[START OF SOURCE EXCERPT]

Lee-Carter model of mortality or fertility rates. lca produces a standard Lee-Carter model by default, although many other options are available. bms is a wrapper for lca and returns a model based on the Booth-Maindonald-Smith methodology.

Usage

lca(data, series=names(data$rate)[1], years=data$year, ages=data$age, max.age=100, adjust = c("dt", "dxt", "e0", "none"), chooseperiod=FALSE, minperiod=20, breakmethod=c("bai","bms"), scale = FALSE, restype = c("logrates", "rates", "deaths"), interpolate = FALSE) bms(data, series=names(data$rate)[1], years=data$year, ages=data$age, max.age=100, minperiod = 20, breakmethod = c("bms", "bai"), scale = FALSE, restype = c("logrates", "rates", "deaths"), interpolate = FALSE)

Arguments

data
demogdata object of type “mortality” or “fertility”. Output from read.demogdata.
series
name of series within data containing mortality or fertility values (1x1)
years
years to include in fit. Default: all available years.
ages
ages to include in fit. Default: all available ages up to max.age.
max.age
upper age to include in fit. Ages beyond this are collapsed into the upper age group.
adjust
method to use for adjustment of coefficients $kt$. Possibilities are “dxt” (BMS method), “dt” (Lee-Carter method), “e0” (method based on life expectancy) and “none”. Defaults are “dxt” for bms() and “dt” for lca().

[END OF SOURCE EXCERPT]
[START OF SUPPLIED INFORMATION]

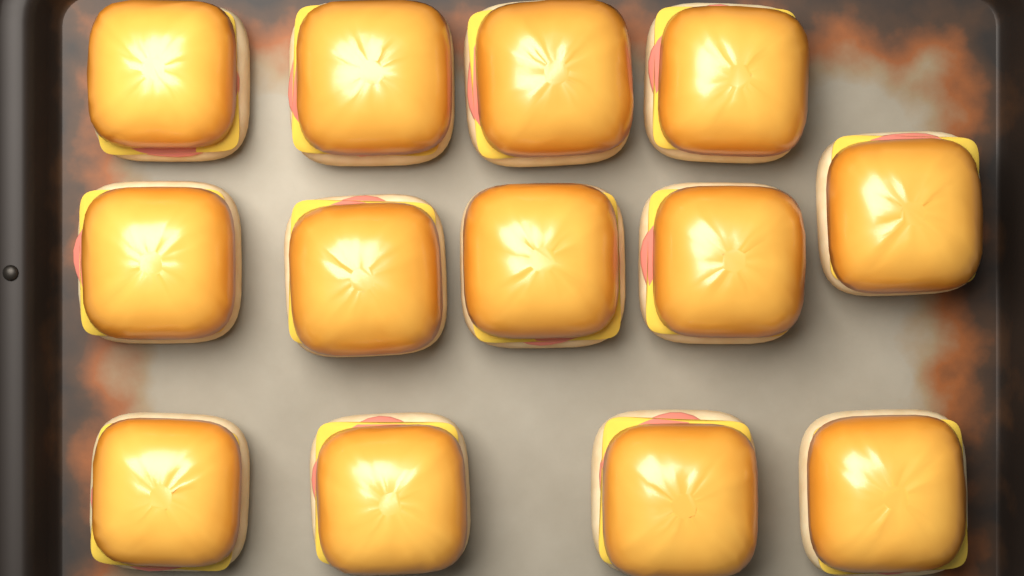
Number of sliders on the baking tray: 13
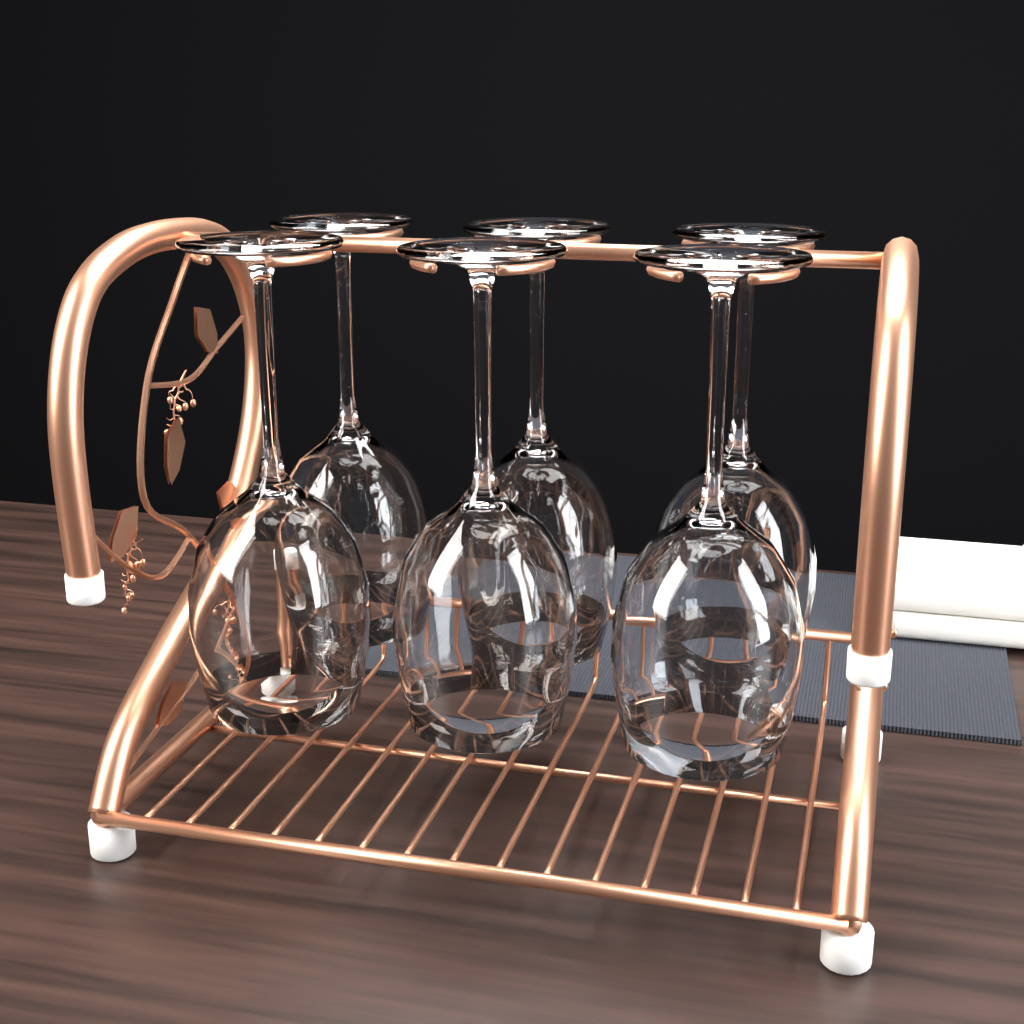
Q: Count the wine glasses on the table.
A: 6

[END OF SUPPLIED INFORMATION]

◆ **WORK INSTRUCTIONS**:
1. How would you render this sentence from the Lee-Carter documentation in Spanish: "Ages beyond this are collapsed into the upper age group."?
2. Print everything in the Lee-Carter documentation from "Lee-Carter model of" down to "Output from read.demogdata.", unchanged.
The listing isn't needed for anything here.

◆ **THE RESPONSES**:
1. Las edades superiores a esta se agrupan en el grupo de edad superior.

2.
Lee-Carter model of mortality or fertility rates. lca produces a standard Lee-Carter model by default, although many other options are available. bms is a wrapper for lca and returns a model based on the Booth-Maindonald-Smith methodology.

Usage

lca(data, series=names(data$rate)[1], years=data$year, ages=data$age, max.age=100, adjust = c("dt", "dxt", "e0", "none"), chooseperiod=FALSE, minperiod=20, breakmethod=c("bai","bms"), scale = FALSE, restype = c("logrates", "rates", "deaths"), interpolate = FALSE) bms(data, series=names(data$rate)[1], years=data$year, ages=data$age, max.age=100, minperiod = 20, breakmethod = c("bms", "bai"), scale = FALSE, restype = c("logrates", "rates", "deaths"), interpolate = FALSE)

Arguments

data
demogdata object of type “mortality” or “fertility”. Output from read.demogdata.